> **Source text**
• • • •

See what I did there? All part of my secret masterplan to insert lyrics from the glorious nineteen-eighties in an audacious attempt to turn back time and restore to the world big hair, spandex trousers and shoulder pads. I’ve already managed to slot a couple of Wham hits into my preliminary PhD pensamientos without any adverse reaction though I’m not sure that kind of defeats the purpose. What’s the point in being playfully subversive if nobody really cares?

But I digress. The teaching is almost done and next Friday sees me set out for Cataluña and three weeks walking along some of the lesser-known caminos. Dedicated followers of this blog will recall that I’d planned to set out with a group to walk the first few stages of the Camino Frances, from St Jean Pied de Port over the Pyrenees to Pamplona. Subsequent events, mostly spending far too much time attending to the educational requirements of the sons and daughters of the Somerset bourgeoisie, caused me to rethink: I needed to spend some time on my own. 

Talk about splendid isolation. Two years ago I made my debut on the Santiago pilgrimage by following the Camino Francés and then, because I literally couldn’t stop (and I do mean literally), carried on to Finisterre where the ocean stopped me in my tracks. I dislike labelling any popular path a pedestrian motorway – it smacks of perambulatory snobbery – but towards the end of the walk I did develop a misanthropic streak which I think intensive tutoring has reawakened. To that end I’ve decided to follow three much less-frequented Caminos: the Ruta del Ebro, the Camino Catalan and the Camino Castellano-Aragonés.

Talk about solitary figure in a landscape. I fully expect to meet absolutely nobody else during my three weeks on the road. At the moment that doesn’t bother me, whether I’ve become stir crazy by the time I reach Burgos is another matter altogether. What has been uppermost on my mind is the idea of making a pilgrimage that doesn’t take me all the way to Santiago. Does that turn the pilgrimage into a ‘mere’ six-hundred kilometre hike? Do I have to go ‘all the way’, if you’ll forgive the euphemism.

• • • •

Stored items
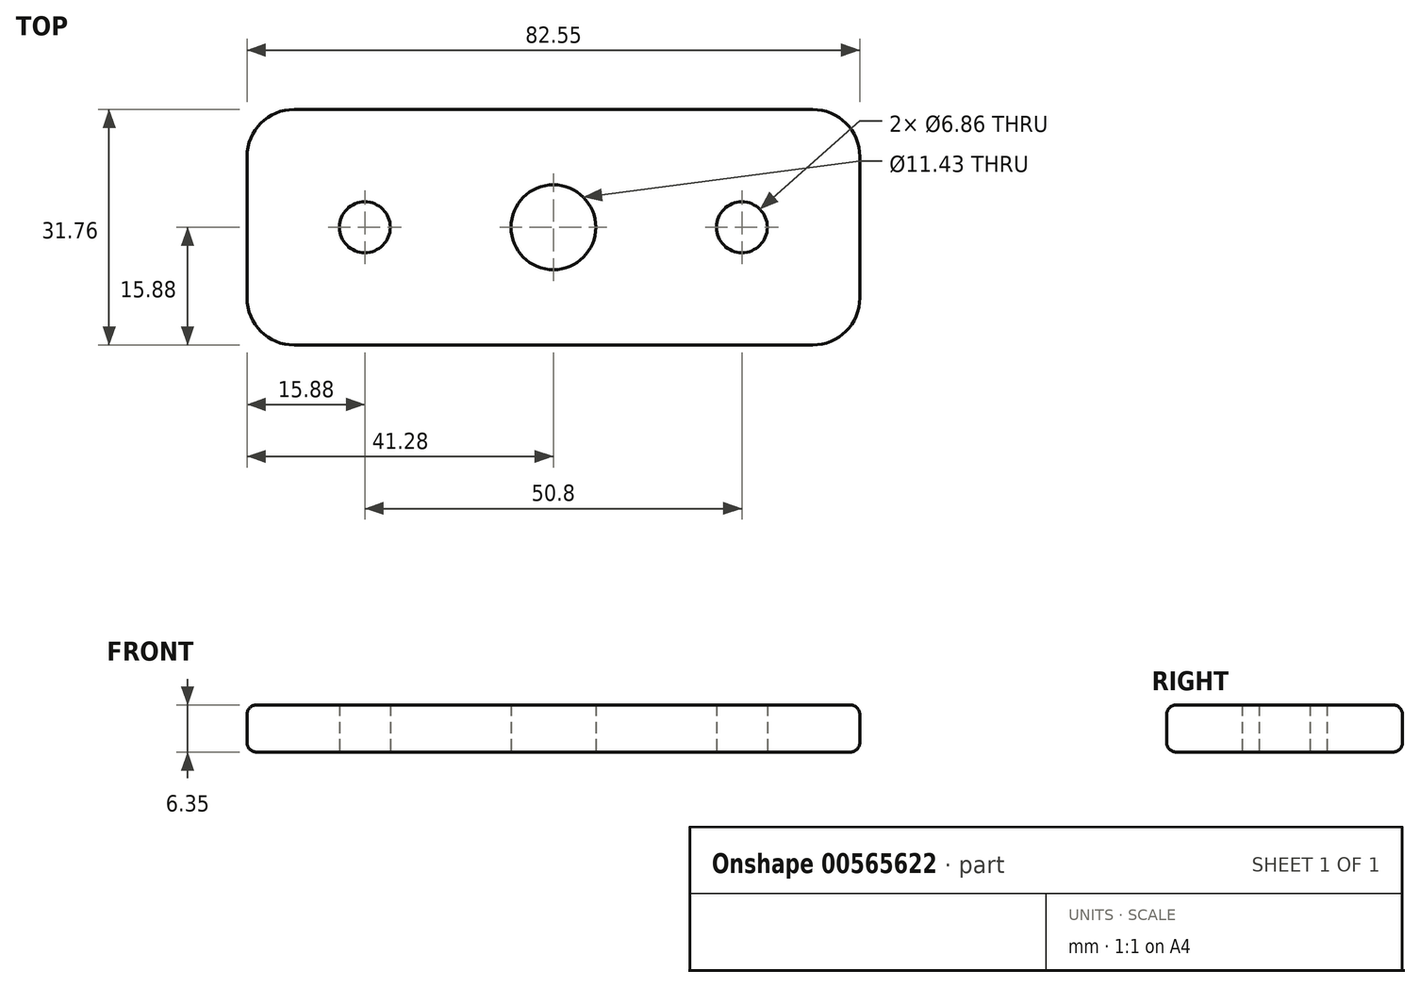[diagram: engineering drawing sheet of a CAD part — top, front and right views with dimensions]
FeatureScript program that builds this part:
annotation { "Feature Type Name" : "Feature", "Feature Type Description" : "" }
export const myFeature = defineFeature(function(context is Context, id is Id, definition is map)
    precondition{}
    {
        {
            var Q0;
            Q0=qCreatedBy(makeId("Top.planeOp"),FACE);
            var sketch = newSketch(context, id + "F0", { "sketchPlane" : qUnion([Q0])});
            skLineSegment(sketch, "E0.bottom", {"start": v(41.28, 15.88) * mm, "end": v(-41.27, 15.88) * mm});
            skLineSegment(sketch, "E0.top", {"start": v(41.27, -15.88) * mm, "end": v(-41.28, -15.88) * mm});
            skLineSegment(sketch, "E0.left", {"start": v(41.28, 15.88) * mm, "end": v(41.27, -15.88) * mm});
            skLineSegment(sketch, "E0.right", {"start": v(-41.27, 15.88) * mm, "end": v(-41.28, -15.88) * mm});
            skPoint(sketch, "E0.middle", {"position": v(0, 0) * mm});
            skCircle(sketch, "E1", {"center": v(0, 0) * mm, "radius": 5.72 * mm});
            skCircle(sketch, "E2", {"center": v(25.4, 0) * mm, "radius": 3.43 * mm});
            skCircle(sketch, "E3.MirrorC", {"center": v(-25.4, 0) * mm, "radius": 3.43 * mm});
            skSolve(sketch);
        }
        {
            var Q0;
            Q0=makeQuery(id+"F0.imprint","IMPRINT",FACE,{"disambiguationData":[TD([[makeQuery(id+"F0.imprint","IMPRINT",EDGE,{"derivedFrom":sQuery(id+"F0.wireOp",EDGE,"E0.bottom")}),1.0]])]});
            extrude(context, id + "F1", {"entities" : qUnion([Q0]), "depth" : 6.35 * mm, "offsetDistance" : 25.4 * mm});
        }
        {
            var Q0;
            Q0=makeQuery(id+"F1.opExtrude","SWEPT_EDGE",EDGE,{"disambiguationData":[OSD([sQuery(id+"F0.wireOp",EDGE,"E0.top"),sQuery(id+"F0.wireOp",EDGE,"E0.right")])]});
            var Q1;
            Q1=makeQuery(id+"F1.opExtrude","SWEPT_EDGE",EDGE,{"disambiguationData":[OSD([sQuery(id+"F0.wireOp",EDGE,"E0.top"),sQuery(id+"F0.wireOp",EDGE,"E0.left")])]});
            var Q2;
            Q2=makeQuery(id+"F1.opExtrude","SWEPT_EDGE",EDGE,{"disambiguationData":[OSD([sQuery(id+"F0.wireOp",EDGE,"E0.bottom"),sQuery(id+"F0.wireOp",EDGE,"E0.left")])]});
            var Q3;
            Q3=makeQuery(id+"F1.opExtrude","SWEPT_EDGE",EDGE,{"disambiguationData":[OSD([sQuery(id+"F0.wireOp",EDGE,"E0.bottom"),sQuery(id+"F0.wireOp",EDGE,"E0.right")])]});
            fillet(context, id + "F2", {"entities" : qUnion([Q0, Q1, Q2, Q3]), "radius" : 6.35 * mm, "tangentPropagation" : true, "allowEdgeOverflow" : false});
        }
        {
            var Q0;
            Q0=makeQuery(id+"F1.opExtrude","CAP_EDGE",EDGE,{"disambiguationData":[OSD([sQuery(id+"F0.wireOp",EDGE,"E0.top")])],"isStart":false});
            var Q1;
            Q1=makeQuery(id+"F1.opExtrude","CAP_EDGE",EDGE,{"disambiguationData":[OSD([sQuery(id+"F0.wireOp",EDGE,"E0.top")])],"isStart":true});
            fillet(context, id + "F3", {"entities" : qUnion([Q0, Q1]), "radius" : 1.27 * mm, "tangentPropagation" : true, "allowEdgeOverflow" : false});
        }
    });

• • • •

> **Things to do**
1. In the Camino post, give the passage between "See what I did" and "nobody really cares?", inclusive, again, swapping "spandex trousers" for "leg warmers".
2. Condense the paragraph of the Camino post that begins "Talk about splendid isolation" into a shorter version that keeps its main facts.

> **The responses**
1.
See what I did there? All part of my secret masterplan to insert lyrics from the glorious nineteen-eighties in an audacious attempt to turn back time and restore to the world big hair, leg warmers and shoulder pads. I’ve already managed to slot a couple of Wham hits into my preliminary PhD pensamientos without any adverse reaction though I’m not sure that kind of defeats the purpose. What’s the point in being playfully subversive if nobody really cares?

2. Two years ago I made my first Santiago pilgrimage on the Camino Francés and, unable to stop, carried on to Finisterre, where the ocean halted me. I dislike calling any popular path a pedestrian motorway, yet near the end of that walk I grew misanthropic, a streak that intensive tutoring has reawakened. I have therefore chosen three much less-frequented Caminos: the Ruta del Ebro, the Camino Catalan and the Camino Castellano-Aragonés.